[Start of Attachment]

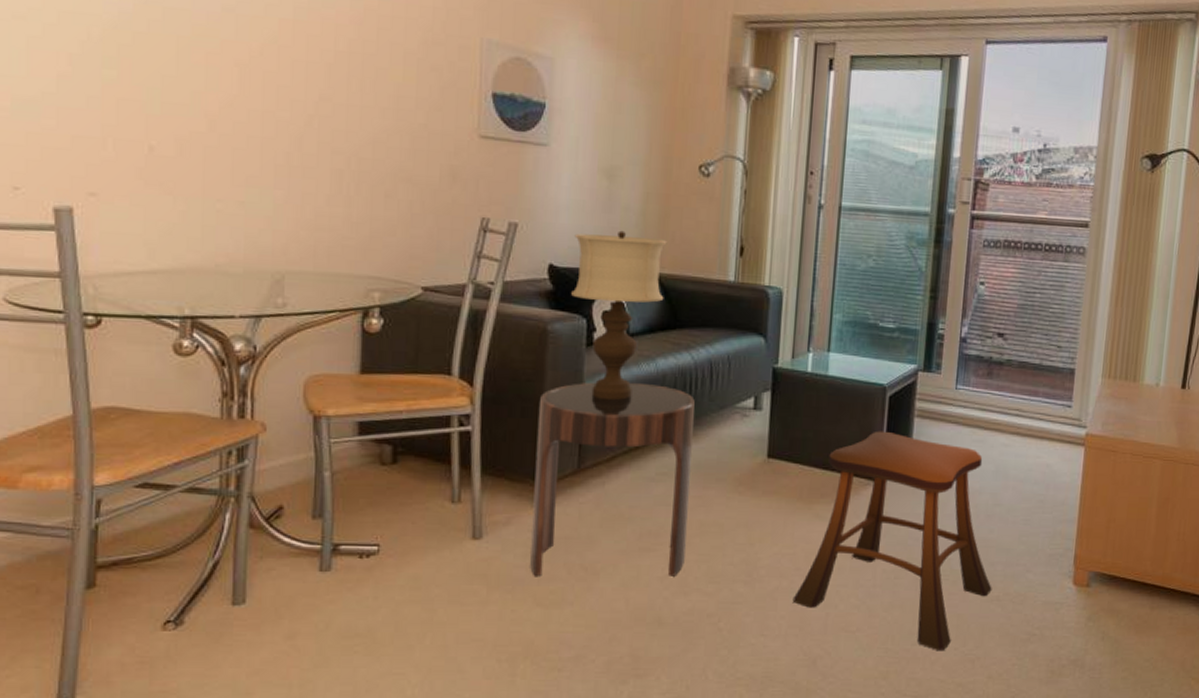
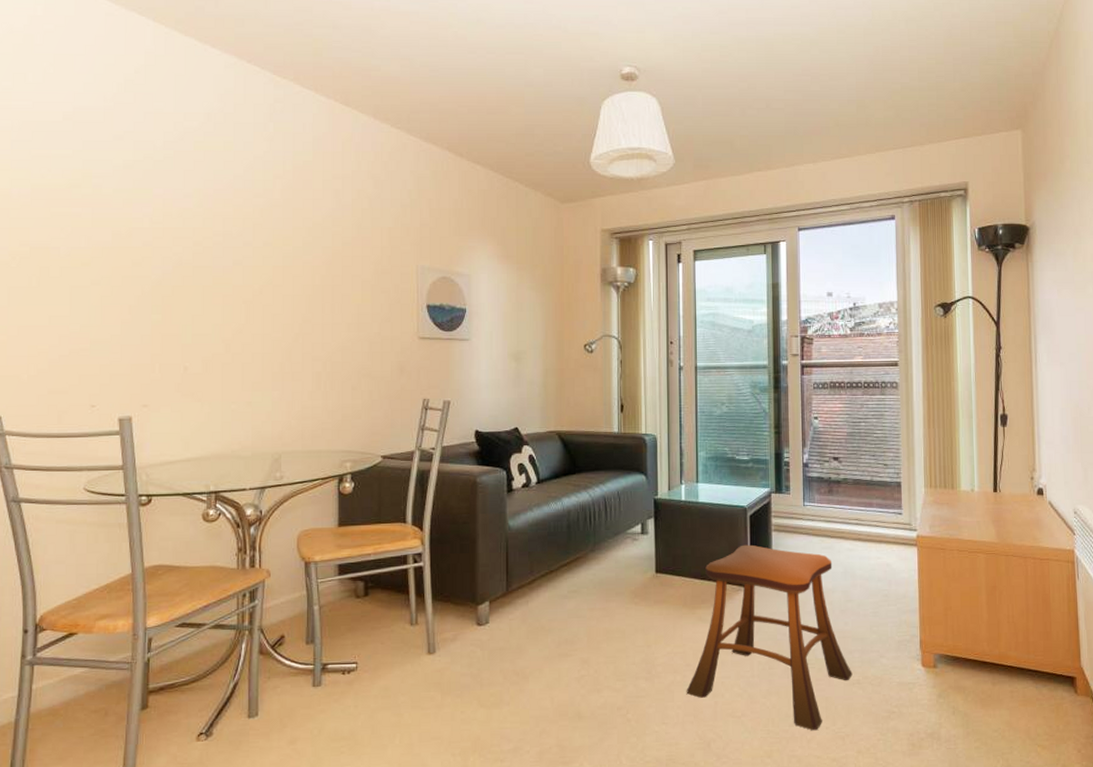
side table: present [530,382,695,576] -> none [473,518,596,682]
table lamp: present [571,230,667,400] -> none [493,400,565,534]

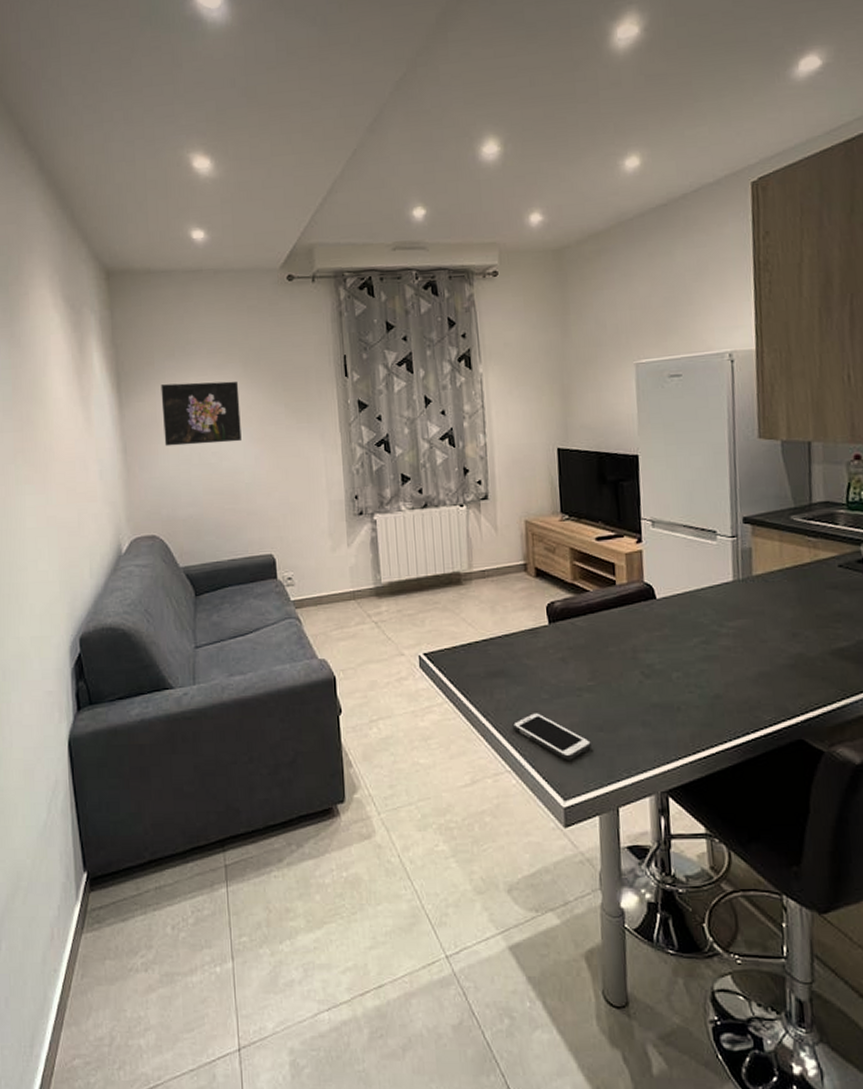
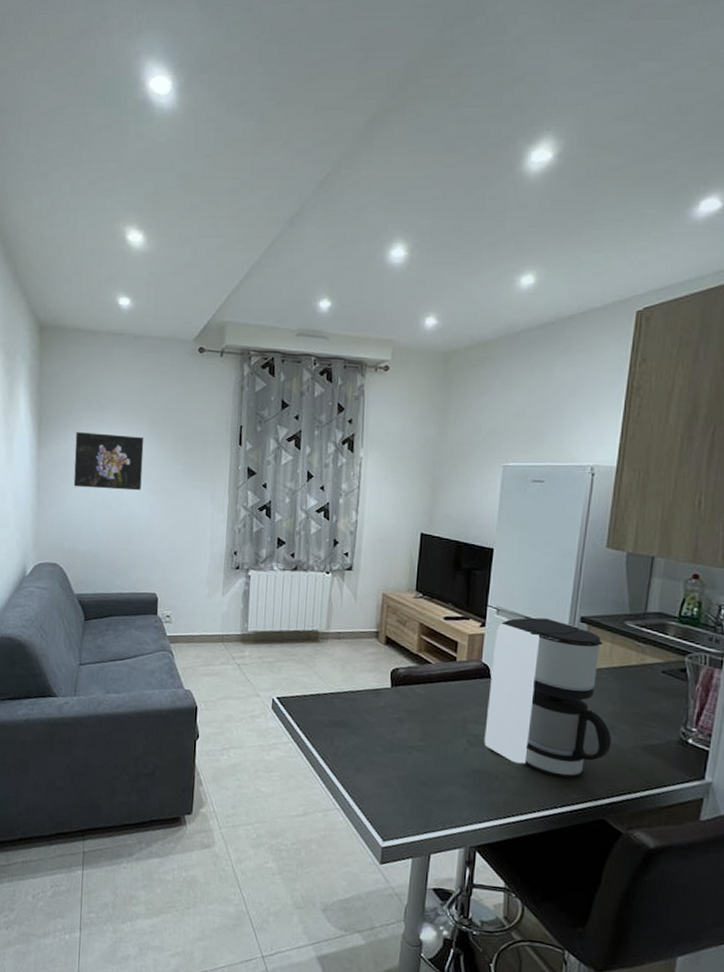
cell phone: present [512,712,593,760] -> none [346,761,415,807]
coffee maker: none [654,524,797,700] -> present [484,617,612,778]

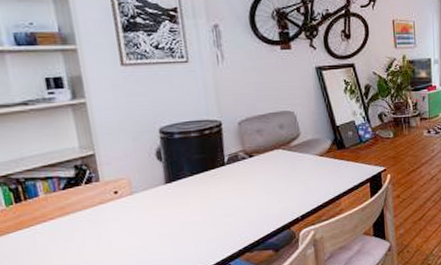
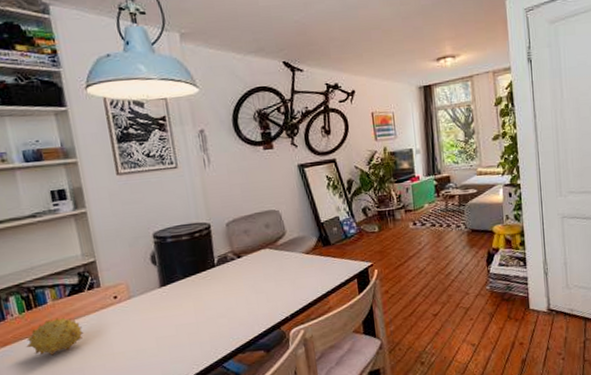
fruit: none [12,211,79,251] -> present [25,317,83,356]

[End of Attachment]

**JOB**
Set out nothing but the lines from the line with "coffee maker: none" through the end of the material, reproduced exactly, both ends included, pictures omitted.

**ANSWER TO THIS EXERCISE**
coffee maker: none [654,524,797,700] -> present [484,617,612,778]

fruit: none [12,211,79,251] -> present [25,317,83,356]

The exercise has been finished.